__What the task asks__. Write each entry out again, exactly as it is written.
==========
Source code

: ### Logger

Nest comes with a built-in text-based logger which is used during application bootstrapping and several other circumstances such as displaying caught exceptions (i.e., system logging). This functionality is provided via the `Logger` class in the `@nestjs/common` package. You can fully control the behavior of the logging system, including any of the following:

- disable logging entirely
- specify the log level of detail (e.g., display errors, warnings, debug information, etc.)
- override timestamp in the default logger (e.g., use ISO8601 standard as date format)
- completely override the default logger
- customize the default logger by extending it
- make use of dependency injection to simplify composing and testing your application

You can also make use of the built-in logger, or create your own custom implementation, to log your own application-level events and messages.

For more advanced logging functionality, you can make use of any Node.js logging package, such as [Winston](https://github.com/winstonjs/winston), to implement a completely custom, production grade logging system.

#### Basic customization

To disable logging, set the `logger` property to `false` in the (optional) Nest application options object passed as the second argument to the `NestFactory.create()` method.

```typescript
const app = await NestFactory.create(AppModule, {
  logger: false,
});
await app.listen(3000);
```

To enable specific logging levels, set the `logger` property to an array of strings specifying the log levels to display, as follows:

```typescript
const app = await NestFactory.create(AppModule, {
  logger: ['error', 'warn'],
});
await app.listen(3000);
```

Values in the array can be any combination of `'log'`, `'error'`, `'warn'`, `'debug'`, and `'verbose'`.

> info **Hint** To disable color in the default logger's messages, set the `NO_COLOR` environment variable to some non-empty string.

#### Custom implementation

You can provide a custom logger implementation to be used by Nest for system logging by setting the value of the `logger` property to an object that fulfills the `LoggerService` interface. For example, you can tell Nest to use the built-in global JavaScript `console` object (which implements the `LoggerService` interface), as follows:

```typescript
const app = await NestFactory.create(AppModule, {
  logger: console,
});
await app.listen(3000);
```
==========
__Solution to this problem__.
Source code

: ### Logger

Nest comes with a built-in text-based logger which is used during application bootstrapping and several other circumstances such as displaying caught exceptions (i.e., system logging). This functionality is provided via the `Logger` class in the `@nestjs/common` package. You can fully control the behavior of the logging system, including any of the following:

- disable logging entirely
- specify the log level of detail (e.g., display errors, warnings, debug information, etc.)
- override timestamp in the default logger (e.g., use ISO8601 standard as date format)
- completely override the default logger
- customize the default logger by extending it
- make use of dependency injection to simplify composing and testing your application

You can also make use of the built-in logger, or create your own custom implementation, to log your own application-level events and messages.

For more advanced logging functionality, you can make use of any Node.js logging package, such as [Winston](https://github.com/winstonjs/winston), to implement a completely custom, production grade logging system.

#### Basic customization

To disable logging, set the `logger` property to `false` in the (optional) Nest application options object passed as the second argument to the `NestFactory.create()` method.

```typescript
const app = await NestFactory.create(AppModule, {
  logger: false,
});
await app.listen(3000);
```

To enable specific logging levels, set the `logger` property to an array of strings specifying the log levels to display, as follows:

```typescript
const app = await NestFactory.create(AppModule, {
  logger: ['error', 'warn'],
});
await app.listen(3000);
```

Values in the array can be any combination of `'log'`, `'error'`, `'warn'`, `'debug'`, and `'verbose'`.

> info **Hint** To disable color in the default logger's messages, set the `NO_COLOR` environment variable to some non-empty string.

#### Custom implementation

You can provide a custom logger implementation to be used by Nest for system logging by setting the value of the `logger` property to an object that fulfills the `LoggerService` interface. For example, you can tell Nest to use the built-in global JavaScript `console` object (which implements the `LoggerService` interface), as follows:

```typescript
const app = await NestFactory.create(AppModule, {
  logger: console,
});
await app.listen(3000);
```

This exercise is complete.